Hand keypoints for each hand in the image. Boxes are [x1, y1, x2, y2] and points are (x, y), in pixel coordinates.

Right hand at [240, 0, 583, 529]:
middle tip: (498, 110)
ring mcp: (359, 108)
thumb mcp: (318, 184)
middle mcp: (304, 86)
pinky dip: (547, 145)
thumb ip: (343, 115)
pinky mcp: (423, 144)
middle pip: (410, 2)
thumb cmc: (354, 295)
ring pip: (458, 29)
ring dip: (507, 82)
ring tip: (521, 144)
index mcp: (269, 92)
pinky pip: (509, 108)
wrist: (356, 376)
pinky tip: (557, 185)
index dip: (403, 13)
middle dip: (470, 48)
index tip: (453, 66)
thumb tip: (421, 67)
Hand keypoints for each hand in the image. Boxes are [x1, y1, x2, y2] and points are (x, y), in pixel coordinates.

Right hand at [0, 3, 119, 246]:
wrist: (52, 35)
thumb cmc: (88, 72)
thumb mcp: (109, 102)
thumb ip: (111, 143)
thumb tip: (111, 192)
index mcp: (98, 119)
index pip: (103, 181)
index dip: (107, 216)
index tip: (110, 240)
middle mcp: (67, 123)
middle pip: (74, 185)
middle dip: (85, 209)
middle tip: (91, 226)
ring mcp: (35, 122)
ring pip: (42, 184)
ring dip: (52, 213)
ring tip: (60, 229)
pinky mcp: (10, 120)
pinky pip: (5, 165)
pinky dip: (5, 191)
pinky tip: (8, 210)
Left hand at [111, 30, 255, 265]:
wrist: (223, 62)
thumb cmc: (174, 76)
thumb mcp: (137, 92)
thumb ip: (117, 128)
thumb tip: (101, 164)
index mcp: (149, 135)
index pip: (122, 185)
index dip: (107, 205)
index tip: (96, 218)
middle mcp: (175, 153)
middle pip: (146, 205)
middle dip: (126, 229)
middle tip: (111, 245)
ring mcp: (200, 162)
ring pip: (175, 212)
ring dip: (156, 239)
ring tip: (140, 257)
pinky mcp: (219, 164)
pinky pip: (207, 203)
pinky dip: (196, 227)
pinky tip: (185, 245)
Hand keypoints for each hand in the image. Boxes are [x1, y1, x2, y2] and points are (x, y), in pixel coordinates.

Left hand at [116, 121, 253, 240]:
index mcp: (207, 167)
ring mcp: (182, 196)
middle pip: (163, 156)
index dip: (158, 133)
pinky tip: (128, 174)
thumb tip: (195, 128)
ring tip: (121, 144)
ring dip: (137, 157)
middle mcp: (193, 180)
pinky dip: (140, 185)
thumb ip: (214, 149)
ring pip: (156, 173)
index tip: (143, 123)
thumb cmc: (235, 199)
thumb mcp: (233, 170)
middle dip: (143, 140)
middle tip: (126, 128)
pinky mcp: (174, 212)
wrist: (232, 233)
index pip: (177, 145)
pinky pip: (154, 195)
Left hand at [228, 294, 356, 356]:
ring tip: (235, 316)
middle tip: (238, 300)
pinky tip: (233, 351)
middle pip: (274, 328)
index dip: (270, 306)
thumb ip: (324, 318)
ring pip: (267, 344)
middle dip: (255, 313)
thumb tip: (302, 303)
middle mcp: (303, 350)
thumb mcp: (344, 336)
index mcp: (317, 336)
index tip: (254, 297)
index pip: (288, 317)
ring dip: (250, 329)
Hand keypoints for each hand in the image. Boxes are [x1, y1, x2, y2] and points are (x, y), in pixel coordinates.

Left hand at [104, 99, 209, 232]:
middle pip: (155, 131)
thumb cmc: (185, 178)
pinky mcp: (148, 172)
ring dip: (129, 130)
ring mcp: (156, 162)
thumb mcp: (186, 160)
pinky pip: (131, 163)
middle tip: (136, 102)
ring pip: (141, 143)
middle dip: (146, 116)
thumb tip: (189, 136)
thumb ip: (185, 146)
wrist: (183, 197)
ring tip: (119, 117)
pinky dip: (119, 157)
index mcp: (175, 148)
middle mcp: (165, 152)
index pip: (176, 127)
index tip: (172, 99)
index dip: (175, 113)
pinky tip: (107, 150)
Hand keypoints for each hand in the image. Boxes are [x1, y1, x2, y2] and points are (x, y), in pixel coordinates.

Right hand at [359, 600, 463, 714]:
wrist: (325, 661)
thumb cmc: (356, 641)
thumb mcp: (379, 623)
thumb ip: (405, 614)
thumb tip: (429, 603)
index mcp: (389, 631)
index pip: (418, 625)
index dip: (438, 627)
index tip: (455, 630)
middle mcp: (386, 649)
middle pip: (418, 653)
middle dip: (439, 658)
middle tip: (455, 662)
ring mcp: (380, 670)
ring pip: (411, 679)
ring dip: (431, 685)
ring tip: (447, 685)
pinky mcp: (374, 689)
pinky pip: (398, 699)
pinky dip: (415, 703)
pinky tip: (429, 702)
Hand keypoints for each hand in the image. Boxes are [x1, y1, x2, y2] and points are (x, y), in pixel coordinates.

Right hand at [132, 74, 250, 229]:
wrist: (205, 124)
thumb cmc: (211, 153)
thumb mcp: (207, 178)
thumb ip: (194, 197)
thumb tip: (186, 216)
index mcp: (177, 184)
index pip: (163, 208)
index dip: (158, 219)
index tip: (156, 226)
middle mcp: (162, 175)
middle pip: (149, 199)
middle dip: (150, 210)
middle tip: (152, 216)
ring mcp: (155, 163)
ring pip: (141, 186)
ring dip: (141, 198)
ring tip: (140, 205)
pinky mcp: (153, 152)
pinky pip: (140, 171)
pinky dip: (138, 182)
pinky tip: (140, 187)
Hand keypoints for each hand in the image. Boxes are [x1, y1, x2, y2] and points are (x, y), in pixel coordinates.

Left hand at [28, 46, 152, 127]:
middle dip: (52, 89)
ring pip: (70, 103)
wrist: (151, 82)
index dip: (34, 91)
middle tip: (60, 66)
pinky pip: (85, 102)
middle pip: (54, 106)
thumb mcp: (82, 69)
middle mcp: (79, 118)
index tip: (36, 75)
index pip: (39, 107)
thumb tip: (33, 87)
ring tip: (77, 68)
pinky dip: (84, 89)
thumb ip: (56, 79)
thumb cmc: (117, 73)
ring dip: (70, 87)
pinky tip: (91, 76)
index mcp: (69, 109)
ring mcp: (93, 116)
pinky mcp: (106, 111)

------------------------------------------------

→ **What you need to do**
What you output must be the lines from the opening of the material above up to and including the line with "pinky mcp: (10, 120)", reproduced exactly.

→ **Answer space**
Hand keypoints for each hand in the image. Boxes are [x1, y1, x2, y2] and points are (x, y), in pixel coordinates.

Right hand at [240, 0, 583, 529]:
middle tip: (498, 110)
ring mcp: (359, 108)
thumb mcp: (318, 184)
middle mcp: (304, 86)
pinky dip: (547, 145)
thumb ip: (343, 115)
pinky mcp: (423, 144)
middle pip: (410, 2)
thumb cmc: (354, 295)
ring pip: (458, 29)
ring dip: (507, 82)
ring tip: (521, 144)
index mcp: (269, 92)
pinky pip: (509, 108)
wrist: (356, 376)
pinky tip: (557, 185)
index dip: (403, 13)
middle dip: (470, 48)
index tip: (453, 66)
thumb tip: (421, 67)
Hand keypoints for each hand in the image. Boxes are [x1, y1, x2, y2] and points are (x, y), in pixel coordinates.

Right hand at [0, 3, 119, 246]:
wrist: (52, 35)
thumb cmc: (88, 72)
thumb mcp: (109, 102)
thumb ip: (111, 143)
thumb tip: (111, 192)
index mcp: (98, 119)
index pip: (103, 181)
index dip: (107, 216)
index tip: (110, 240)
middle mcp: (67, 123)
middle pip: (74, 185)
middle dip: (85, 209)
middle tip: (91, 226)
ring mcp: (35, 122)
ring pip: (42, 184)
ring dip: (52, 213)
ring tip: (60, 229)
pinky mcp: (10, 120)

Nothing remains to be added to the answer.